- **What to work on**
(A) Shorten the paragraph of the passage on PE files that begins "With RVA, every reference," keeping its main facts.
(B) Reproduce word for word the part of the passage on PE files that begins at the words "When the Windows" and stops after "in Figure 4-22.".
(C) According to the passage on PE files, which field under Optional Header is meant to hold the address of the first code instruction the CPU executes in the process?

- **Passage**
We use Sample-4-1 from the samples repository for the exercise here, which you now open using CFF Explorer, as shown in Figure 4-19.

CFF Explorer is user-friendly and self-explanatory. The PE file has several headers and subheaders. Headers have several fields in them which either contain the data itself or an address/offset of some data present in some other header field or section. The left side of Figure 4-19 displays the headers in a tree view; that is, you can see Dos Header and then Nt Headers, which has a subtree with two other headers: File Header and Optional Header, and so on. If you click any of the headers on the left side, you can see the corresponding fields and their values under that header, shown on the right in Figure 4-20.

Image Base

When the Windows loader creates a process, it copies and loads a PE file and its sections from the disk into the process’s virtual memory. But first, it needs to allocate space in virtual memory. But how does it know at what location should it allocate space in virtual memory to copy the PE file and its sections? It comes from the ImageBase field in the PE file under Optional Header, as seen in Figure 4-21.

You can parallelly run Sample-4-1.exe from the samples repository by adding the .exe extension to it and double-clicking it, just like you did in the previous sections. You can now go to the Memory tab for this process in Process Hacker and locate the memory range/blocks at which Sample-4-1.exe PE file is loaded into virtual memory. You can easily locate this range in Process Hacker because it displays the memory blocks to load PE files by name, as seen in Figure 4-22.

As seen in Figure 4-22, you can observe the 0x400000 starting address of the memory block for the Sample-4-1.exe PE file in virtual memory, matches the same values in the ImageBase field for the same file in Figure 4-21.

Relative Virtual Address (RVA)

We just learned that the PE file is loaded into the virtual memory at the image base. The PE file contains various fields and data that aim to point at various other data and fields at various addresses within its virtual memory. This makes sense if the actual loaded image base address of the process in virtual memory is the same as the image base that the process PE file recommends in its Optional Header ImageBase field. Knowing that the image base in virtual memory is now fixed, various fields can reference and use the addresses it needs with respect to this fixed image base. For example, if the image base in the header is 0x400000, a field in the headers can point to an address in its virtual memory by directly using an address like 0x400020, and so on.

But then we learned of the catch in the previous section. The ImageBase value in the Optional Header is a recommendation. Though it holds a value of 0x400000, the loader might load the entire file, starting at an image base address of 0x500000. This breaks all those fields in the PE file that directly use an absolute address like 0x400020. How is this problem solved? To the rescue relative virtual address (RVA).

With RVA, every reference to an address in virtual memory is an offset from the start of the actual image base address that the process is loaded in its virtual memory. For example, if the loader loads the PE file at virtual memory address starting at 0x500000, and a field/value in the PE file intends to reference data at address 0x500020, it achieves this by using 0x20 as the value of the field in the PE file, which is the offset from the actual image base. To figure out the true address, all the processes and the loader must do is add this offset 0x20 to the actual image base 0x500000 to get the real address 0x500020.

Let’s see RVA in action. You can open Samples-4-1 using CFF Explorer as in the previous sections. As seen in Figure 4-23, the field AddressOfEntryPoint under Optional Header is meant to hold the address of the first code instruction the CPU executes in the process. But as you note, the address is not a full absolute address like 0x401040. Instead, it is an RVA, 0x1040, which means its real address in virtual memory is actual image base + 0x1040. Assuming the actual image base is 0x400000, the effective AddressOfEntryPoint is 0x401040.

- **Supplied entries**

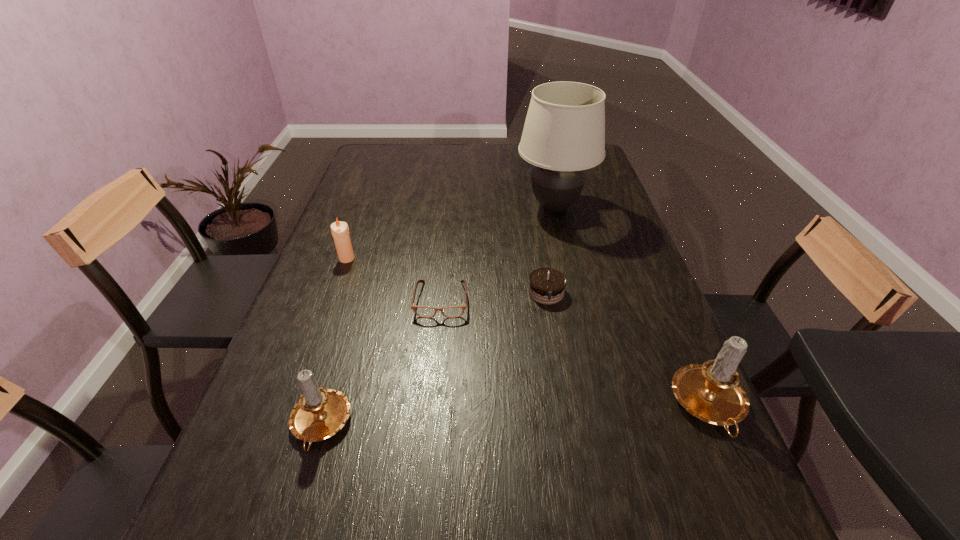
The image size is (960, 540). Find the location of `free space at the right edge of the desktop`. free space at the right edge of the desktop is located at coordinates (636, 368).

I want to click on vacant space at the far left corner, so click(398, 147).

Locate an element on the screen. vacant space at the near left corner of the desktop is located at coordinates (260, 458).

You are a GUI agent. You are given a task and a screenshot of the screen. Output one action in this format:
    pyautogui.click(x=<x>, y=<y>)
    Task: Click on the empty space between the second tallest object and the tallest object
    This screenshot has height=540, width=960.
    Given the screenshot: What is the action you would take?
    pyautogui.click(x=632, y=307)

At what (x,y) coordinates should I click in order to perform the action: click on vacant space that is in between the second shortest object and the shortest object. Please return your answer as a coordinate pair (x, y). The height and width of the screenshot is (540, 960). Looking at the image, I should click on (493, 296).

This screenshot has height=540, width=960. In order to click on vacant area that lies between the fifth nearest object and the shortest object in this screenshot , I will do `click(394, 279)`.

The width and height of the screenshot is (960, 540). Find the location of `vacant region between the lampshade and the chocolate cake`. vacant region between the lampshade and the chocolate cake is located at coordinates (550, 250).

You are a GUI agent. You are given a task and a screenshot of the screen. Output one action in this format:
    pyautogui.click(x=<x>, y=<y>)
    Task: Click on the vacant region between the second farthest object and the chocolate cake
    
    Given the screenshot: What is the action you would take?
    pyautogui.click(x=446, y=275)

At what (x,y) coordinates should I click in order to perform the action: click on vacant area that lies between the farthest candle and the chocolate cake. Please return your answer as a coordinate pair (x, y). This screenshot has width=960, height=540. Looking at the image, I should click on (446, 275).

The width and height of the screenshot is (960, 540). I want to click on vacant area that lies between the shortest object and the rightmost object, so click(575, 354).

- **Expected responses**
(A) With RVA, each address reference in virtual memory is an offset from the actual image base where the process is loaded. If the PE file is loaded at 0x500000 and a field must point to 0x500020, the field holds 0x20. The loader and processes find the real address by adding that offset to the actual image base.

(B)
When the Windows loader creates a process, it copies and loads a PE file and its sections from the disk into the process’s virtual memory. But first, it needs to allocate space in virtual memory. But how does it know at what location should it allocate space in virtual memory to copy the PE file and its sections? It comes from the ImageBase field in the PE file under Optional Header, as seen in Figure 4-21.

You can parallelly run Sample-4-1.exe from the samples repository by adding the .exe extension to it and double-clicking it, just like you did in the previous sections. You can now go to the Memory tab for this process in Process Hacker and locate the memory range/blocks at which Sample-4-1.exe PE file is loaded into virtual memory. You can easily locate this range in Process Hacker because it displays the memory blocks to load PE files by name, as seen in Figure 4-22.

(C) AddressOfEntryPoint